The market remains in a correction, with major market indexes ending the week at lower lows. The NASDAQ Composite Index is now undercutting its early October low and is in free fall while the S&P 500 undercuts its early December low and the 200-day moving average. The S&P's break below the 200-day moving average on Friday was the first since the pandemic started. Volume was heavy due to options expiration.

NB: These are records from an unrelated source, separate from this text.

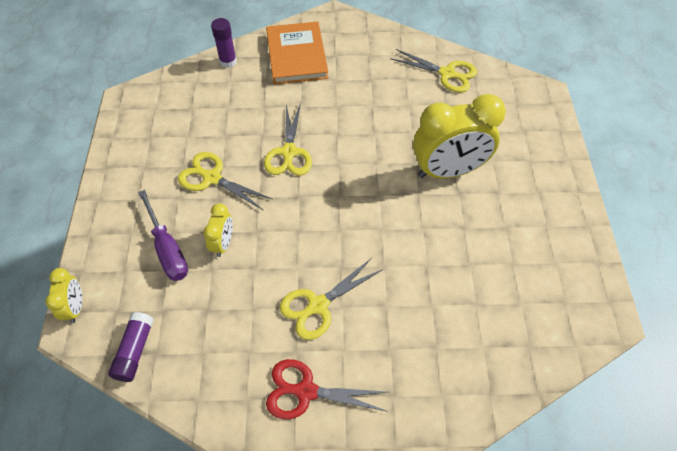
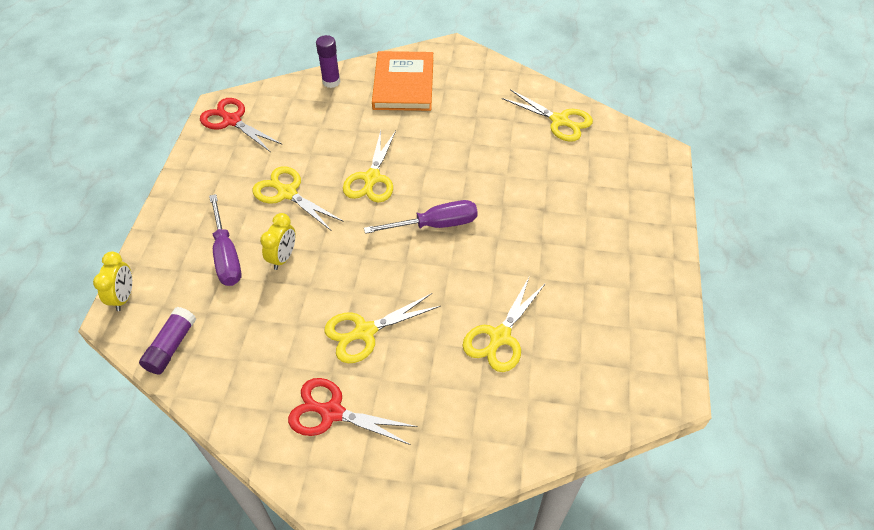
camera: 10 degrees right, 5 degrees down
(141, 112) = (232, 120): none -> red scissors
(358, 190) = (435, 225): none -> purple screwdriver
(443, 291) = (499, 337): none -> yellow scissors
(448, 171) = (535, 218): yellow clock -> none

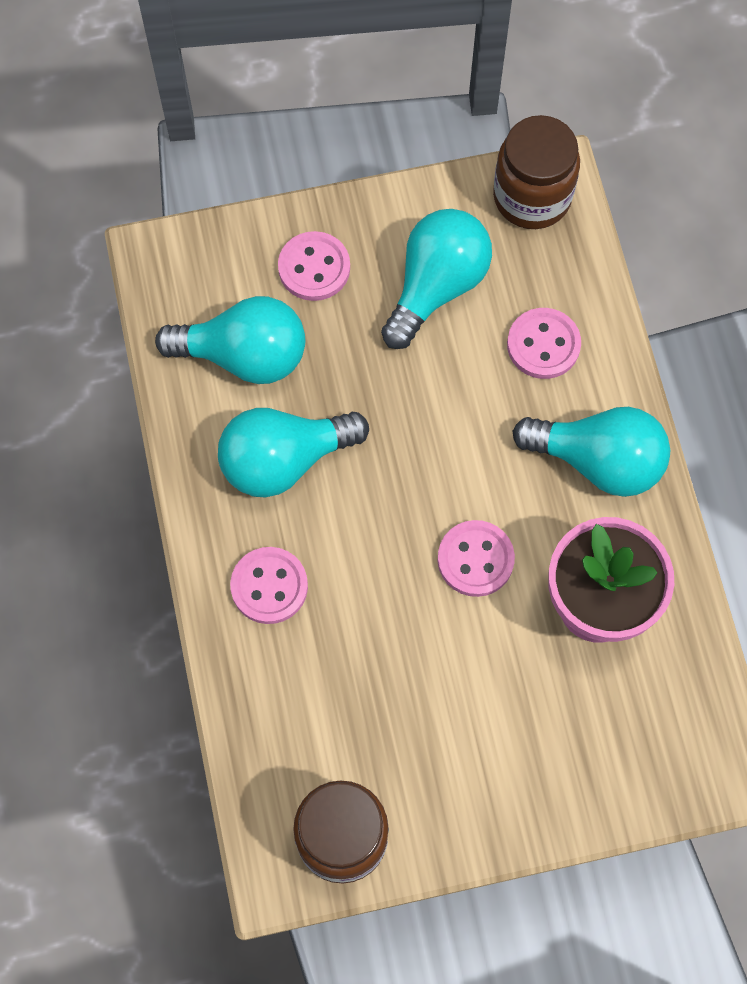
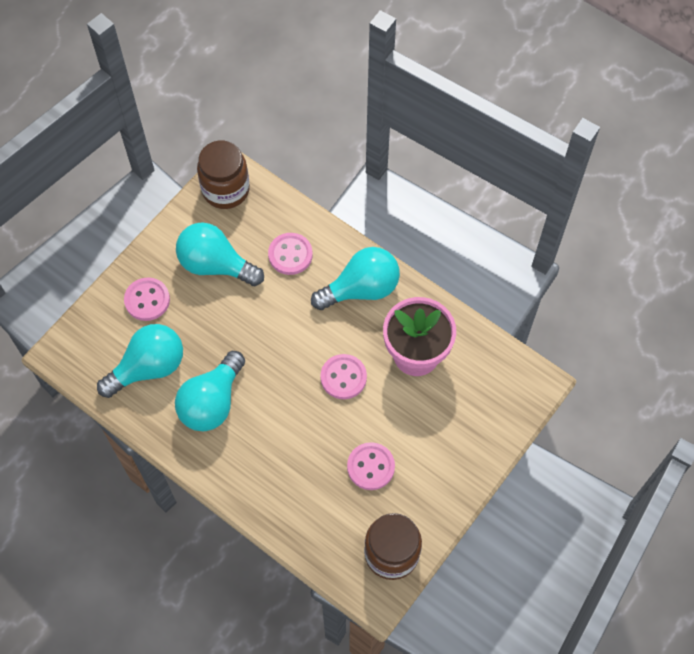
camera: 40 degrees left, 5 degrees down
(269, 586) = (256, 466): pink button -> pink button (370, 467)
(436, 286) = (215, 265): turquoise light bulb -> turquoise light bulb turned 60 degrees counterclockwise

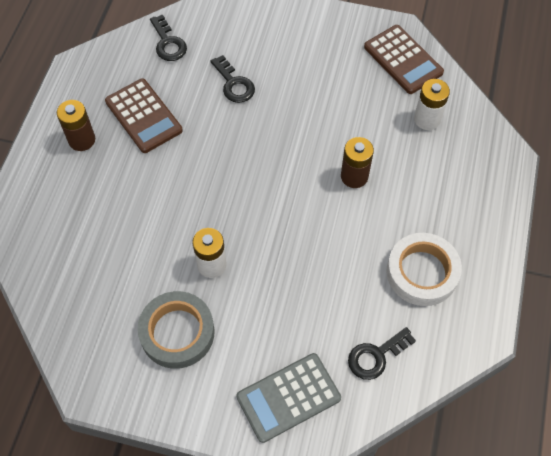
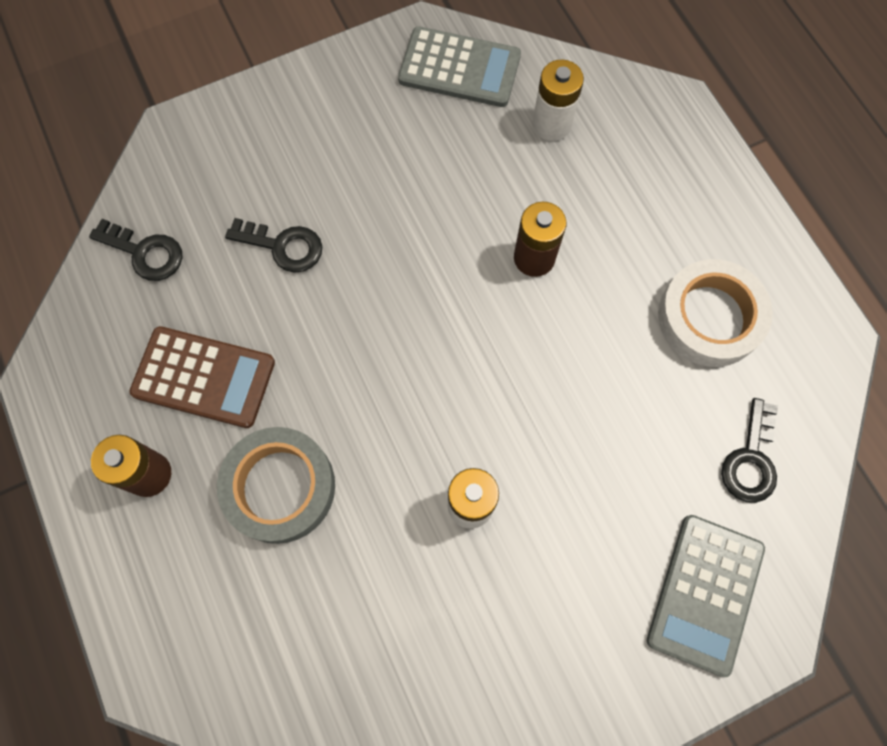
camera: 40 degrees left, 10 degrees up
(177, 332) = (508, 627): grey tape -> grey tape (280, 487)
(403, 60) = (459, 68): brown calculator -> grey calculator

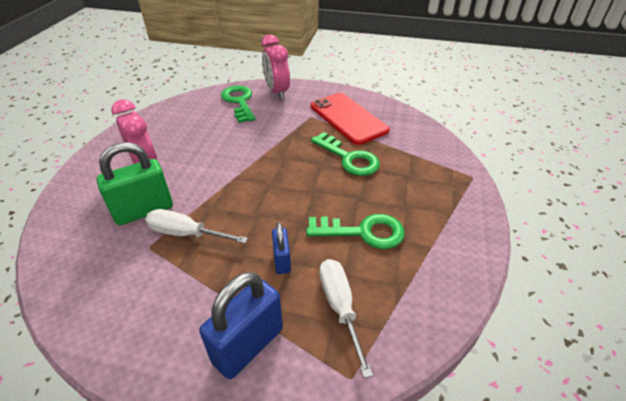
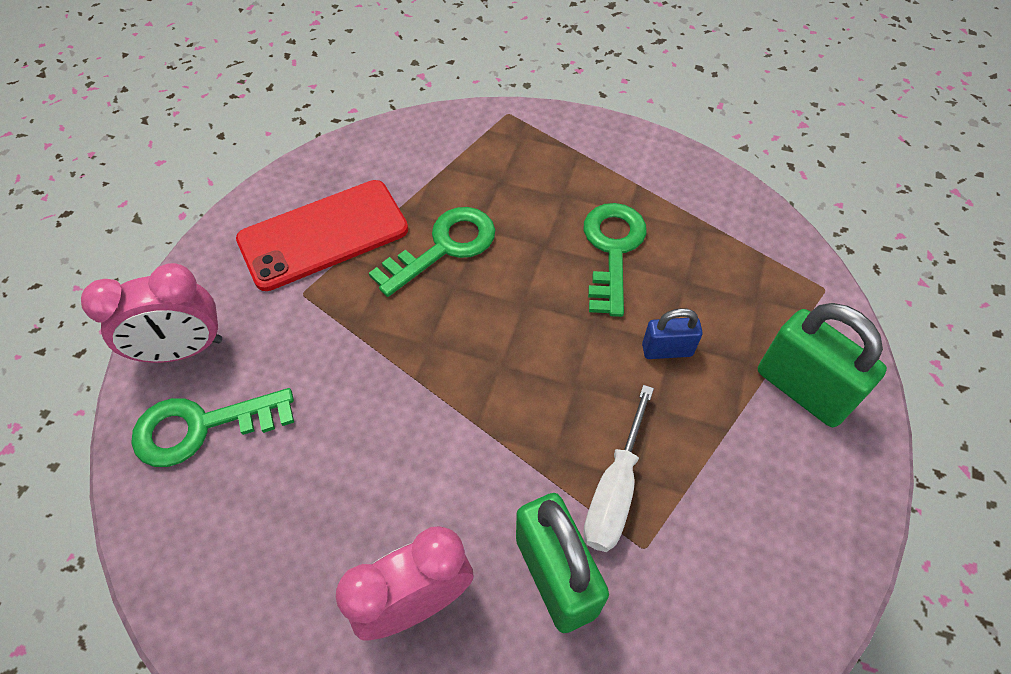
camera: 85 degrees left, 15 degrees up
(248, 345) = (802, 389): blue padlock -> green padlock
(340, 307) = (738, 289): white screwdriver -> none

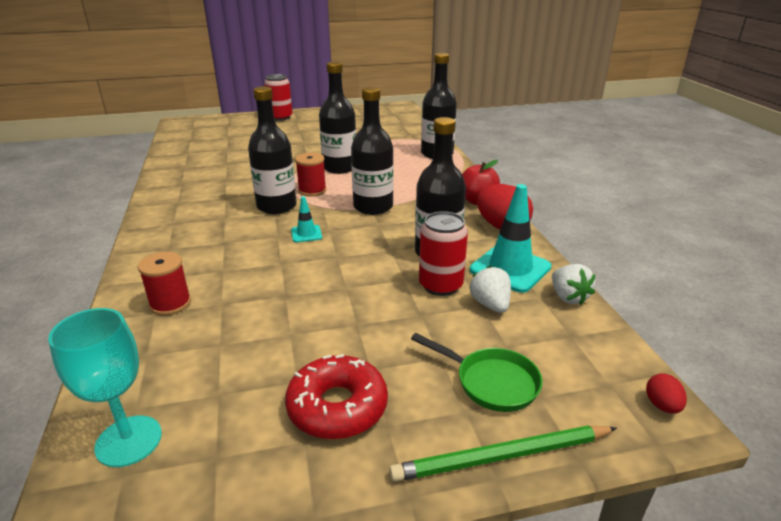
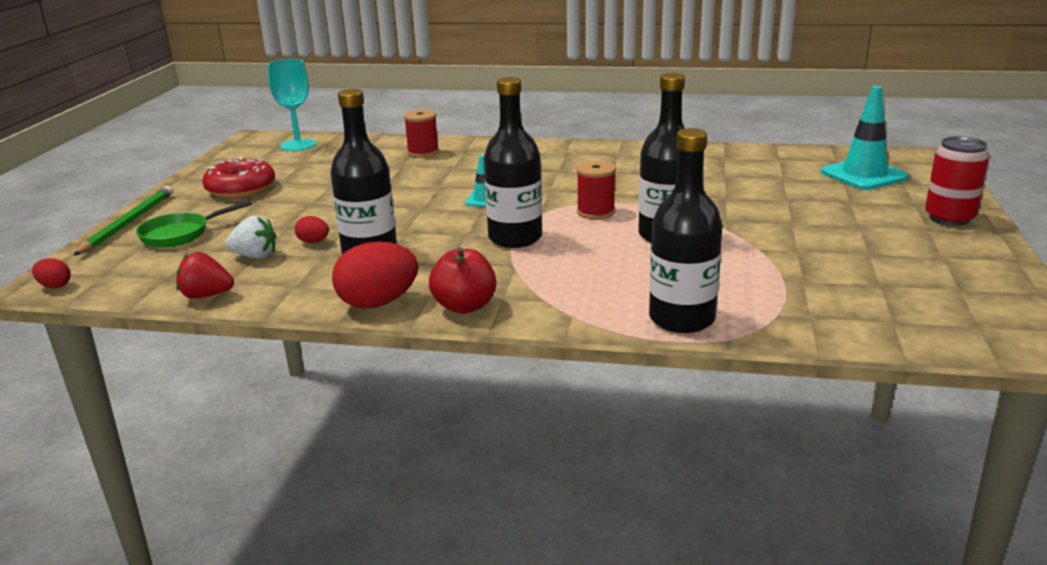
camera: 115 degrees right, 5 degrees down
(276, 206) = (566, 192): black bottle -> none
(440, 285) = (313, 242): red can -> red egg
(510, 268) = (291, 281): turquoise traffic cone -> turquoise traffic cone (864, 175)
(568, 297) = (206, 295): white strawberry -> red strawberry

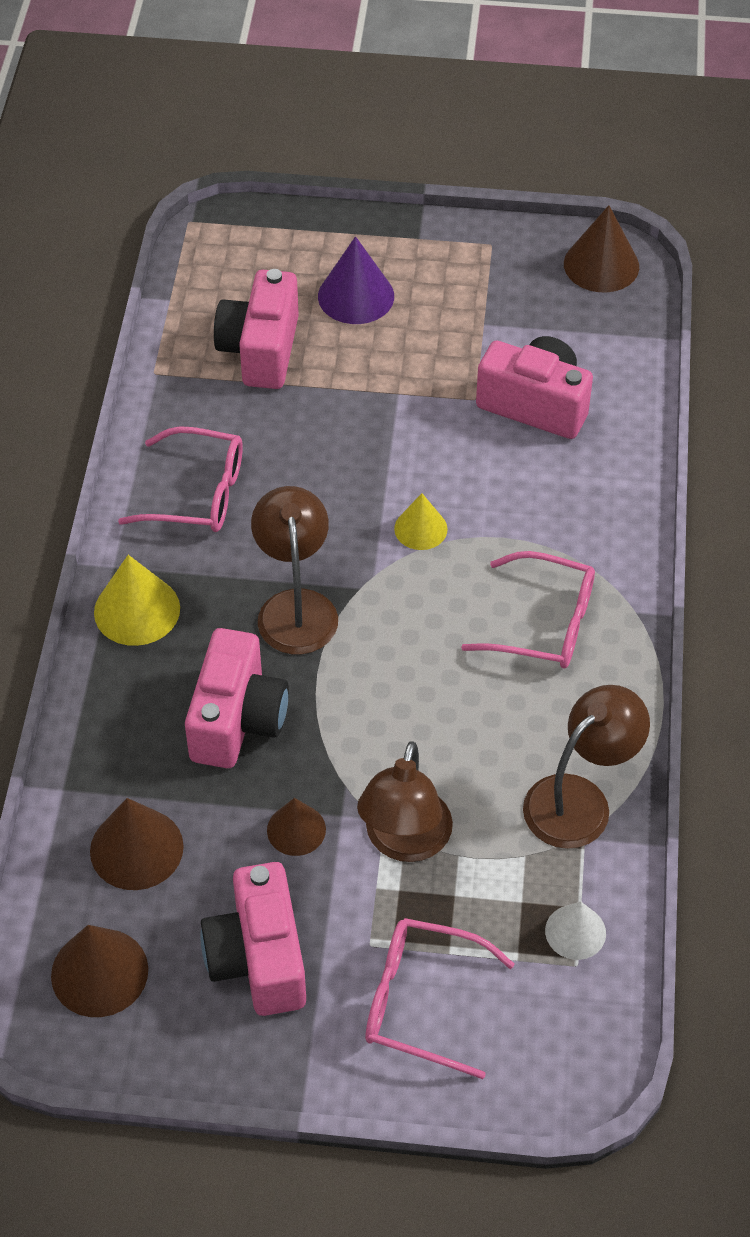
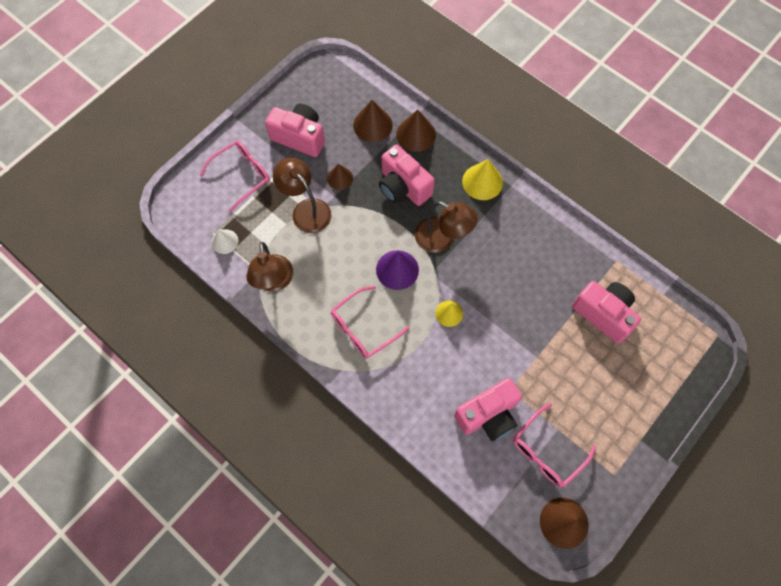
camera: 125 degrees right, 15 degrees up
(99, 972) = (333, 90): brown cone -> brown cone (416, 134)
(197, 493) = (530, 237): pink glasses -> pink glasses (547, 451)
(356, 296) = (615, 380): purple cone -> purple cone (397, 269)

Semiconductor short-sale targets that we have reported on over the past two weeks all triggered short-sale entries during the week as the indexes came down, but not without a lot of screwy volatility. Semiconductor equipment makers Applied Materials (AMAT), KLA Corp. (KLAC), and Lam Research (LRCX) all correlate very closely. Thus it is not surprising to see that all three triggered short-sale entries as they busted their 50-day moving averages on Wednesday in nearly identical moves. AMAT and KLAC had already closed below the 50-day lines on Tuesday after triggering early short-sale entry triggers at their 20-demas on the same day. Both AMAT and LRCX also broke below their 200-day moving averages on Friday, triggering fresh short-sale entreis using the 200-day line as a covering guide. Meanwhile, 5G semiconductor leader Qualcomm (QCOM) also triggered a short-sale entry along its 50-day line on Wednesday, but as noted in our prior reports, we were looking for a break below the 20-day exponential moving average as an initial short-sale entry trigger. A short-sale entry trigger at both the 20-dema and then the 50-dma occurred on the same day this past Tuesday, and QCOM has split wide open from there.Our message remains as it was last week: unless you are shorting this market, cash is king.
The Market Direction Model (MDM) remains on a CASH signal.